Authorities have not explicitly said Dosouqi is a suspect in the first fatal stabbing on Skyline Boulevard _ that of 32-year-old Pacifica taxi driver Abdulmalek Nagi Nasher _ but say they are investigating whether the killings are linked, given their similarities.

The call to Specialty Towing that Lopez described points to another common thread: the two victims were apparently lured at random.

The San Mateo County Sheriff's Office has not detailed any motive for the killings, and did not respond to a request for comment Thursday afternoon.

But a cousin of Nasher, the taxi driver, said he went missing after a customer called him requesting a ride from El Granada to Santa Cruz late Monday night.

Lopez said she heard from a friend at another towing company that they had also gotten a call requesting a tow on Skyline Boulevard late Tuesday night, but that the company had been too busy to send a truck. She also said she did not recognize Dosouqi's name as someone who had a conflict with Specialty Towing in the past.

"It was just a random call _ anyone could've gone up there," she said.

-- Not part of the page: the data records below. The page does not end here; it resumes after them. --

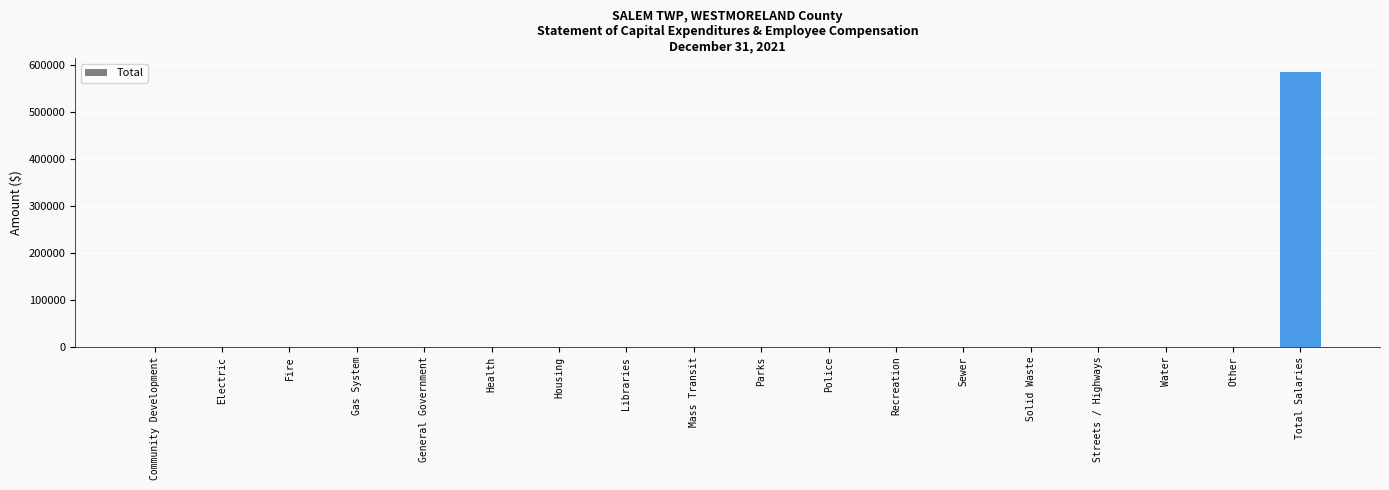

The value at Mass Transit is 0. True or false?

True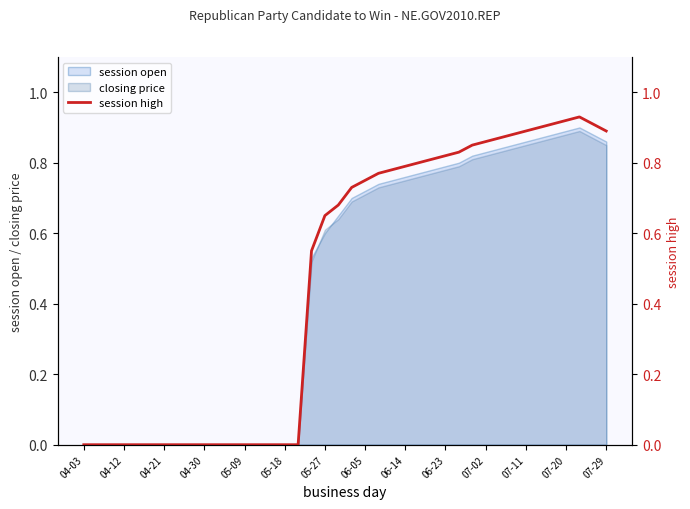

How many lines are shown in the chart?

1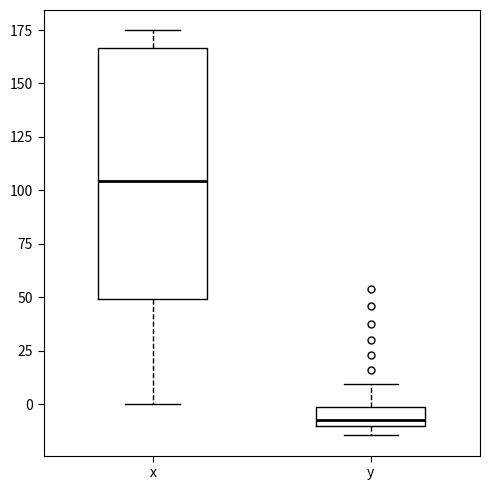

Reading left to right, read every box against the y-axis: the position of its median line, the range the box covers, and the ends of its whiskers. The values are not printed on the chart, so give them approximately, as read against the axis.

x: median 105, box 50 to 165, whiskers 0 to 175
y: median -5, box -10 to 0, whiskers -15 to 10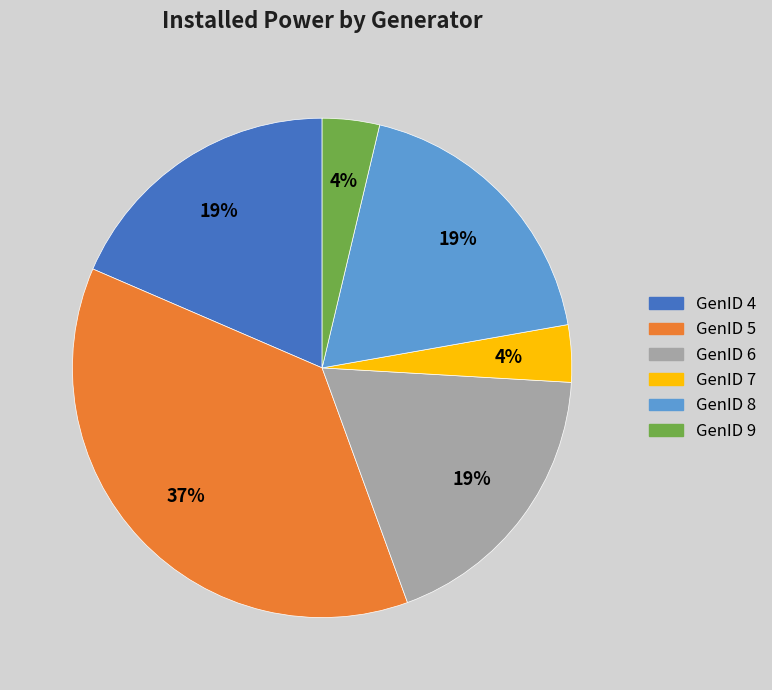

What is the largest slice in the pie chart?

GenID 5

Pekipaki, who lived in East Palo Alto, was working to rebuild his life and attempting to reconcile with the mother of his two children, Viliami, 12, and Pamela, 1, after scrapes with the law that led to a divorce.

He joined Specialty Towing in January, Lopez said, and was known around the company as a professional and friendly driver.

"He was a really great guy _ he was really sweet," Lopez said. "He was a very hard worker, very willing to go out there and help people."

At some point after Pekipaki left the Specialty Towing lot Tuesday night, he called back to the dispatcher to say he was having trouble finding the stranded driver in the fog, Lopez said. That was the last time anyone at the company heard from him.

Authorities said they found Pekipaki near a dirt turnout off of Skyline Boulevard after returning to the scene of Monday's homicide to search for more evidence. Pekipaki died at the scene.

The sheriff's office told Lopez that the door to Specialty's truck was found open and the inside was clean, indicating Pekipaki was attacked after he got out.

As a driver, Pekipaki handled breakdowns and crashes, as well as requests to tow away illegal parkers _ the kinds of calls on which drivers expect to find irate drivers, and are ready for a confrontation, Lopez said. She keeps an aluminum baseball bat propped up next to her desk at Specialty Towing's offices.

But the call for a tow on Skyline Boulevard did not seem like the kind of job a driver would have to be on guard for, she said.

"It's just really sad that his heart was to go out there and help that stranded person," Lopez said.